== TASK BRIEF ==
Copy out each line in the records below that contains the word "shows". Case counts.
───
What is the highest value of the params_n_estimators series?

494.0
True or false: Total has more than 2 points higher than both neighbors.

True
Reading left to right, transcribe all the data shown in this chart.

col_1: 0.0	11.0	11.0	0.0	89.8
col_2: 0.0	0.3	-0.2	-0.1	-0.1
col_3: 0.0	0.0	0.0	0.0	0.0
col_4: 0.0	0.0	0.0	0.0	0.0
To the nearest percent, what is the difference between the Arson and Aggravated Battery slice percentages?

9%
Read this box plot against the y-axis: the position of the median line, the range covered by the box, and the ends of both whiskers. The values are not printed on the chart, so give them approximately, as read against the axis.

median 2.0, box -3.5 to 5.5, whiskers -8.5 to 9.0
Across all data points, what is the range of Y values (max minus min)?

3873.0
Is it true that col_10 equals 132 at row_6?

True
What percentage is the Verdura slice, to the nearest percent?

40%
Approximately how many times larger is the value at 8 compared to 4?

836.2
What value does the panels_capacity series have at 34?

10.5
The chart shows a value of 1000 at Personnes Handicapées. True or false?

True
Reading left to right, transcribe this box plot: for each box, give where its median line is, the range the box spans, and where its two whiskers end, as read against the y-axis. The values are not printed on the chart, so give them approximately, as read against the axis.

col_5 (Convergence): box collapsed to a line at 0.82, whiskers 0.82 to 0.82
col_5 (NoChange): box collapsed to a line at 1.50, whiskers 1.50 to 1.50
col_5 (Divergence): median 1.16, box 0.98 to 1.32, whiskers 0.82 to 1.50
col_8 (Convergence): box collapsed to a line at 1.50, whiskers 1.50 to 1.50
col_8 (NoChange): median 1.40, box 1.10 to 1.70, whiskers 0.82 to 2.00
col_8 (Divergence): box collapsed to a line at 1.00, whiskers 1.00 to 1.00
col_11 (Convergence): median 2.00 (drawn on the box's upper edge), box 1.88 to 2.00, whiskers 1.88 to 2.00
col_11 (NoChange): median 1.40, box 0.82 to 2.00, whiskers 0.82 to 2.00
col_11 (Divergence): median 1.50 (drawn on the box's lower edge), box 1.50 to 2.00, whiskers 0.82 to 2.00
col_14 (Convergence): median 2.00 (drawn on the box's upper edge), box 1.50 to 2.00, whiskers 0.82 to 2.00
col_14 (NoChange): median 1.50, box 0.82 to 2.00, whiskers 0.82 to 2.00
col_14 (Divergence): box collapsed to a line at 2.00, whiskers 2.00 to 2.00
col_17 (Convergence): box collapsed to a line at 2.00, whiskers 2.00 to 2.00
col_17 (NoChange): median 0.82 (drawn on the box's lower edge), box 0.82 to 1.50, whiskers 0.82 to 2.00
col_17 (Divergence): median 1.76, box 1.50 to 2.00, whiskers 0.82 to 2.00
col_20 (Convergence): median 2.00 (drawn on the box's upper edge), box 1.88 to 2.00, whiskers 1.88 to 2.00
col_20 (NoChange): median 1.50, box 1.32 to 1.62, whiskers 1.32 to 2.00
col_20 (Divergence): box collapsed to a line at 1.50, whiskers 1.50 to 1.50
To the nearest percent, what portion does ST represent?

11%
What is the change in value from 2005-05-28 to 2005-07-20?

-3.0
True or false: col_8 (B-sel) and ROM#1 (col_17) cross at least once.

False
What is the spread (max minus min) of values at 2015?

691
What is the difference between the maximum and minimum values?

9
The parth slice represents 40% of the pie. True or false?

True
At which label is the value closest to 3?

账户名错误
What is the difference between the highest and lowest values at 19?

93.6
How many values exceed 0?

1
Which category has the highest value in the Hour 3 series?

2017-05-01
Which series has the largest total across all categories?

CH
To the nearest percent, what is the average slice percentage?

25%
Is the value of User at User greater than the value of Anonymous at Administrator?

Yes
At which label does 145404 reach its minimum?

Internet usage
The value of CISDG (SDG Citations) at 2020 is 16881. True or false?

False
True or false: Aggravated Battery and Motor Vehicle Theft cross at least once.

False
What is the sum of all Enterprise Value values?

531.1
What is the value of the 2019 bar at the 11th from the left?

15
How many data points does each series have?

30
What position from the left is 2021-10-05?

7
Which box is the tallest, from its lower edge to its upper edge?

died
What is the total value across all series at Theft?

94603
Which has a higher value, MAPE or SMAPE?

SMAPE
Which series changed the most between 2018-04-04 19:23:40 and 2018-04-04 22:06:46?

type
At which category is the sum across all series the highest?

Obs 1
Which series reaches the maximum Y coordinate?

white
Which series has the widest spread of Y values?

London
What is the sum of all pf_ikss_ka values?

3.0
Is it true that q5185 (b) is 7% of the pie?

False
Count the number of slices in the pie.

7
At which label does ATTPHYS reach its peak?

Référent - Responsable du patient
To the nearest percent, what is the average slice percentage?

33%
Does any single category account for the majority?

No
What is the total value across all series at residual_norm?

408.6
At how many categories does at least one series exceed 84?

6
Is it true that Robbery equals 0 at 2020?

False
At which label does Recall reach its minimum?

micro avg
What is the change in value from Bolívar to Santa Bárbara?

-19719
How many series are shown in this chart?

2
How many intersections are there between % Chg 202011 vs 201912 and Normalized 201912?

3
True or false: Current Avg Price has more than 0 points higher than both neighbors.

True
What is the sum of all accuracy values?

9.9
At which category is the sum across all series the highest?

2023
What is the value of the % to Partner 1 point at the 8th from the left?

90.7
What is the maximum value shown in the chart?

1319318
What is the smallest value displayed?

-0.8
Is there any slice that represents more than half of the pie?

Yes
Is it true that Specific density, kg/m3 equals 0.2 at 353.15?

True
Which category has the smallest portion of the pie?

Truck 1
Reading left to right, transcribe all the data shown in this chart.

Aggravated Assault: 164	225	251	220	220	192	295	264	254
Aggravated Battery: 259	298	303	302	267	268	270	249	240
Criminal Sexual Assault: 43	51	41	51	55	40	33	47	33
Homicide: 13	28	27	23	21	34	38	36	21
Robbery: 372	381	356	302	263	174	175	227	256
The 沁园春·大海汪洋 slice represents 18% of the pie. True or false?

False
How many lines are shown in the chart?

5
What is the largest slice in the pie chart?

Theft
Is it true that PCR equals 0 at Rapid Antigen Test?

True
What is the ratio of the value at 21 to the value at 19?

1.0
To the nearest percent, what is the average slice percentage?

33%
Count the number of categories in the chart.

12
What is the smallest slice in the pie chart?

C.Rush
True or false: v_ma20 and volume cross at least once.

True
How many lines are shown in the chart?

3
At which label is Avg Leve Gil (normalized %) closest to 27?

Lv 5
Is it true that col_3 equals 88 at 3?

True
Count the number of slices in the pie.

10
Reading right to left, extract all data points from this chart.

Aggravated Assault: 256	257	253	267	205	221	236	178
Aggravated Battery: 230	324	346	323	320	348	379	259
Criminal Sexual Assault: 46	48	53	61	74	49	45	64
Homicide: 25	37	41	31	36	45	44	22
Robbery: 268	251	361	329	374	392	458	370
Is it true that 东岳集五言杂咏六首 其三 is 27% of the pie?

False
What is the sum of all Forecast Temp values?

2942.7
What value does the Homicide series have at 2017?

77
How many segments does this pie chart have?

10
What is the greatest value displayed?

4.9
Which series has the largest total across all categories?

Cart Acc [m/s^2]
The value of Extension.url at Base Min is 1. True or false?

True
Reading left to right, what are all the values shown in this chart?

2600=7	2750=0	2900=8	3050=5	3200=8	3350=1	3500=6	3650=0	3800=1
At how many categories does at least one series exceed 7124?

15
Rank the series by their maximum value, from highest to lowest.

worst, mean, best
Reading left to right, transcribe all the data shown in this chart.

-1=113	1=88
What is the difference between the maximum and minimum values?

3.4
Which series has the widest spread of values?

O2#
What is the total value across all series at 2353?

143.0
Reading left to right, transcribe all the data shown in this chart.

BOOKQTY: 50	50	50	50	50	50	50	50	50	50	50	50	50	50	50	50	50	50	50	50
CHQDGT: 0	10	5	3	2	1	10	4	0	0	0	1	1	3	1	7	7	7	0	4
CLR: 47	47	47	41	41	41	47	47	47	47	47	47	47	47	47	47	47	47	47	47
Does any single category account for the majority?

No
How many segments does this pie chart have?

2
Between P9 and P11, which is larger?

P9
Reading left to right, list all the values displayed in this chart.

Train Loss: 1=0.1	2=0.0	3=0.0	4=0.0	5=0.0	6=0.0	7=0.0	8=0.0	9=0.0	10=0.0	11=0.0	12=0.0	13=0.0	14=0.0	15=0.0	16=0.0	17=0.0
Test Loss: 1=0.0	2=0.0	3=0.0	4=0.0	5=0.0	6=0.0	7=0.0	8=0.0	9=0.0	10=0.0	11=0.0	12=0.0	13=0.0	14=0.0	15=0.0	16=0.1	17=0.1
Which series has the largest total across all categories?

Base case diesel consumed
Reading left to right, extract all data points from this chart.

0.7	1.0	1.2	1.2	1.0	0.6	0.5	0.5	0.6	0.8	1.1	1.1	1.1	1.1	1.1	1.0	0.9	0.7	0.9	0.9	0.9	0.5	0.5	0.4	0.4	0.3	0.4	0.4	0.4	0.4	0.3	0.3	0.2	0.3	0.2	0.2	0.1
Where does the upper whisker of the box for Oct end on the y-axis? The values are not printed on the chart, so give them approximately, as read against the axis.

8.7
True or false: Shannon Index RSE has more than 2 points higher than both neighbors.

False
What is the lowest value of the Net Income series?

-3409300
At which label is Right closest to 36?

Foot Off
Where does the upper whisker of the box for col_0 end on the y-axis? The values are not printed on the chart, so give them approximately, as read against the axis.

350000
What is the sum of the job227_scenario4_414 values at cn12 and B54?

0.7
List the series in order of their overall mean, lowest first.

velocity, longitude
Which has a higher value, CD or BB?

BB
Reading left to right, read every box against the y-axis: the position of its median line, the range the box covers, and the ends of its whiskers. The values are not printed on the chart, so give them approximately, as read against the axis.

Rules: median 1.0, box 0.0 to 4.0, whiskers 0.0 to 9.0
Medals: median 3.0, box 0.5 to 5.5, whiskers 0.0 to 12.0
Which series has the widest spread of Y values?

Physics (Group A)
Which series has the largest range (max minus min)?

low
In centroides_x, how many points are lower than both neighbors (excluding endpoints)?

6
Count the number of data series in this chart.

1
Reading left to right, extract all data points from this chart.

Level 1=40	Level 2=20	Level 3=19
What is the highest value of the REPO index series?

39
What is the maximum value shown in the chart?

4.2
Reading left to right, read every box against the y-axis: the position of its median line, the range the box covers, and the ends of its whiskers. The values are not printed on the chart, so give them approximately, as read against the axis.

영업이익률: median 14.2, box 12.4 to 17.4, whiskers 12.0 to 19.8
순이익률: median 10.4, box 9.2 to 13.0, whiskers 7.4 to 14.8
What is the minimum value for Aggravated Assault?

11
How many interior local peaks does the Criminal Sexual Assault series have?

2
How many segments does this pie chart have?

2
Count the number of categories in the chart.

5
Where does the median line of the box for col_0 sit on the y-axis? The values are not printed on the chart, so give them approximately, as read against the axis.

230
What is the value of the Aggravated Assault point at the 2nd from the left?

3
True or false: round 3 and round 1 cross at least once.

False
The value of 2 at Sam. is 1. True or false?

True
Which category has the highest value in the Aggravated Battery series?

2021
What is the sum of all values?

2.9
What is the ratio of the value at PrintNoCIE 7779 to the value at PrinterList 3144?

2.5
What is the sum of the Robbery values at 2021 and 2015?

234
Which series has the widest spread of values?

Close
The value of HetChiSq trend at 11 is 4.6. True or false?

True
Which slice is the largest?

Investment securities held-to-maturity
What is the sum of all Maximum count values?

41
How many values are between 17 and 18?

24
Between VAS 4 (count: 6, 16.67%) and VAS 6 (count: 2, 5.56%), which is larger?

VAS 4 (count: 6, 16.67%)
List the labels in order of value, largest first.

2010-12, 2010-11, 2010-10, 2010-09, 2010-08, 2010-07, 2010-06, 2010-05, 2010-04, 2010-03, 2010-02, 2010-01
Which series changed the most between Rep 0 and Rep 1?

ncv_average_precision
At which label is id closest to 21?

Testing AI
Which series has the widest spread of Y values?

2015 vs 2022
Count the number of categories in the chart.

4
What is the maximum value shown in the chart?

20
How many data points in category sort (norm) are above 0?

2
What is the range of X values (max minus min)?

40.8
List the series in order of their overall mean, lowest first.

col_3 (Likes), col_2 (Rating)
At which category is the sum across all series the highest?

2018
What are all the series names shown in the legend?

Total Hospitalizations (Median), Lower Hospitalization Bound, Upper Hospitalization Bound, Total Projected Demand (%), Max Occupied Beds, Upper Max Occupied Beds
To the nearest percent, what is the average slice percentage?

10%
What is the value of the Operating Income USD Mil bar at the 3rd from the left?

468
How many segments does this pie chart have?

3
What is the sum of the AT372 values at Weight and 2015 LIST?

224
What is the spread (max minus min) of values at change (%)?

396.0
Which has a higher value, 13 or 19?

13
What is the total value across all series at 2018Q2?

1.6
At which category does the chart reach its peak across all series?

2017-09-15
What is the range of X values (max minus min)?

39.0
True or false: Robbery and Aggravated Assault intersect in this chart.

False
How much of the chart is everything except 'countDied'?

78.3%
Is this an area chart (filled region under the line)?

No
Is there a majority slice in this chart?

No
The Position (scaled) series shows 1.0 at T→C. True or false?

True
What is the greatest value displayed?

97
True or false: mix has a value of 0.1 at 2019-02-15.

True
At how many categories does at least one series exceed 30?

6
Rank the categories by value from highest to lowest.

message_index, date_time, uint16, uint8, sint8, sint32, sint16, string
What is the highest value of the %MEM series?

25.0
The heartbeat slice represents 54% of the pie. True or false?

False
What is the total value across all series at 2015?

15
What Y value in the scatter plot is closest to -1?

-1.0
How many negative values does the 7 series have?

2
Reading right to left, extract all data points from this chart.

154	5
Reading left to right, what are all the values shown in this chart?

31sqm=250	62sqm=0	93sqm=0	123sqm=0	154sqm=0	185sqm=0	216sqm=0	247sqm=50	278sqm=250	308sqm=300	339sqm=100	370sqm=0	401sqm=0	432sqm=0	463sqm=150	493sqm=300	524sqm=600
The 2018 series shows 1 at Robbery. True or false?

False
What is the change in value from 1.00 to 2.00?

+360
───
== SOLUTION TO THIS PROBLEM ==
The chart shows a value of 1000 at Personnes Handicapées. True or false?
The Position (scaled) series shows 1.0 at T→C. True or false?
The 2018 series shows 1 at Robbery. True or false?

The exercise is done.